抽出テキスト =
海老名香葉子さん死去 初代・林家三平の妻 10月から入院 名門・林家一門支えた偉大な“母”逝く

 落語家の初代・林家三平さんの妻で、エッセイストとしても活躍した海老名香葉子さんが、24日午後8時38分に老衰のため都内の病院で死去していたことが29日、分かった。92歳。長男の落語家・林家正蔵(63)が発表した。故人の遺志によりこの日、家族葬が執り行われ、正蔵が喪主を務めた。来年1月9日には上野・寛永寺でお別れの会が開かれる。

 「昭和の爆笑王」と称された夫を支え、その早世後は名門・林家一門を取り仕切ってきた偉大なる“母”が、静かにこの世を去っていた。関係者によると、香葉子さんは今年に入って体調を崩しがちで、10月ごろから都内の病院に入院。最期は息子の正蔵、二代目・三平(55)、娘の海老名美どり(72)、泰葉(64)ら家族にみとられ、安らかに旅立ったという。

 葬儀を終え、正蔵は公式サイトでコメントを発表。「母 香葉子 クリスマスイヴの晩 穏やかに旅立ちました 終戦からの激動の時を強く生きていきました 根っからの江戸っ子 情に厚く 涙もろく 真っすぐな気性 九十二歳の大往生でした 生前 ご厚意を賜り心より感謝いたします」とつづった。

 香葉子さんは1933年に東京で生まれ、静岡に疎開中の1945年3月、東京大空襲で家族6人を亡くした。終戦後、親戚宅に預けられた後、落語家の三代目三遊亭金馬さんに引き取られ、稽古のため金馬さんのもとに通っていた初代三平さんと出会い、見合いの末に52年に結婚した。

 53年2月、後に俳優として活躍する長女・美どりを出産。その後、次女・泰葉、長男・正蔵、次男・二代目三平と子宝に恵まれた。だが、80年には初代三平さんが肝臓がんのため、54歳の若さで急逝した。

データセット =
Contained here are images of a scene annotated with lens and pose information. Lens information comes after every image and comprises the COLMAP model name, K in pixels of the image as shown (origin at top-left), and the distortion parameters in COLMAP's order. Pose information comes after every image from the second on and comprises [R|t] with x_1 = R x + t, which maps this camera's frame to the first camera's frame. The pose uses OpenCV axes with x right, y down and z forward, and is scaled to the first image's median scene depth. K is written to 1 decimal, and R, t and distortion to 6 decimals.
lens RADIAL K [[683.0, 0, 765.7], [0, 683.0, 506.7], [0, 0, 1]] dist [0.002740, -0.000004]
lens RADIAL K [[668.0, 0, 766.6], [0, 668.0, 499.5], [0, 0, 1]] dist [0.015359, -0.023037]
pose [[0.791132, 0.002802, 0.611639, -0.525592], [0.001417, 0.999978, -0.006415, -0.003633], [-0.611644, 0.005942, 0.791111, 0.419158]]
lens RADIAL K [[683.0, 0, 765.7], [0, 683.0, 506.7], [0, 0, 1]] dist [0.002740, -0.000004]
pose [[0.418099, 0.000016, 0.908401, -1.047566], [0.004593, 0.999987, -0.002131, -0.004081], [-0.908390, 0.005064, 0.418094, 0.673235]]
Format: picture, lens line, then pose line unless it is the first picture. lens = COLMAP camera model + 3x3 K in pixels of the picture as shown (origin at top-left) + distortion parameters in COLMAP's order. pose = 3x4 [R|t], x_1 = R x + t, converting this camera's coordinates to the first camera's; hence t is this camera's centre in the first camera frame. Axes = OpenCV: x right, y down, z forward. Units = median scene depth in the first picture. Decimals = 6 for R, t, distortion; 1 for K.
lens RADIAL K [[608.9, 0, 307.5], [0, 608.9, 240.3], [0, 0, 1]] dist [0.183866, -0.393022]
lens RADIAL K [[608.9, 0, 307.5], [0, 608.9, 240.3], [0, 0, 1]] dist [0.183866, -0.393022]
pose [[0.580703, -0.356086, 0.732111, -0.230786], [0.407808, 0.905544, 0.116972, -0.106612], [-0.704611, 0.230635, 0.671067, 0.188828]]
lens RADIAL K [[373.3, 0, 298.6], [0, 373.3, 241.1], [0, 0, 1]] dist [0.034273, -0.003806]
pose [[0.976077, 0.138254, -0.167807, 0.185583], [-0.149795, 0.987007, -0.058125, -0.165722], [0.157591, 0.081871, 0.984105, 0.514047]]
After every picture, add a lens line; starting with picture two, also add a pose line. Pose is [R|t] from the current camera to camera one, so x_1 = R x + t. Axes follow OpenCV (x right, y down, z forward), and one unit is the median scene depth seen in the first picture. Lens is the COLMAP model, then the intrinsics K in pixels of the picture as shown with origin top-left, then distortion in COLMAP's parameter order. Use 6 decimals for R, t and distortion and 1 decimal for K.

課題の内容 =
A. 海老名香葉子さんの記事によると、お別れの会はいつ、どこで開かれるか。
B. 海老名香葉子さんの記事に名前が出てくる香葉子さんの子どもを、すべて挙げなさい。
C. 海老名香葉子さんの記事を、最後の文の後から書き継ぎなさい。
エントリーはこの作業には関係しない。

期待される解答 =
A. 来年1月9日に、上野・寛永寺で開かれる。

B. 海老名美どり(長女)、泰葉(次女)、林家正蔵(長男)、二代目・三平(次男)

C.
 所属していた落語協会の分裂騒動が起きた直後で数多くの困難に直面。それでも、自らテレビ出演や講演会、エッセー執筆などで生計を立て、総領弟子だった林家こん平さん(20年に死去)とともに“大黒柱”として一門を支え続けた。

 一方で、自身の悲惨な体験から、反戦活動にも熱心に取り組んだ。2005年には私財と寄付を用い、上野・寛永寺に「哀しみの東京大空襲」、上野公園に「時忘れじの塔」を建立。毎年3月9日に空襲犠牲者を慰霊する「時忘れじの集い」を開催しており、今年も元気な姿を見せていた。

 4人の子供に加え、その配偶者や孫までもが芸能界で活躍する“超芸能一家”の大女将として生きた香葉子さん。07年には泰葉と春風亭小朝の泥沼離婚騒動が報じられたこともあったが、太陽のように前向きで明るい姿勢は、変わることがなかった。

 ◆海老名香葉子(えびな・かよこ)1933年10月6日生まれ、東京都出身。釣り竿の名匠「竿忠」に生まれる。東京大空襲で家族を失い、16歳で父と親交のあった三遊亭金馬さんに引き取られる。52年に初代・林家三平さんと結婚、長男は九代目林家正蔵、次男は二代目林家三平。長女は元俳優の海老名美どり、次女はシンガー・ソングライターの泰葉。80年に三平氏が死去後に執筆活動を始め、元大関・増位山太志郎さんのヒット曲「そんな夕子にほれました」の作詞も手がけた。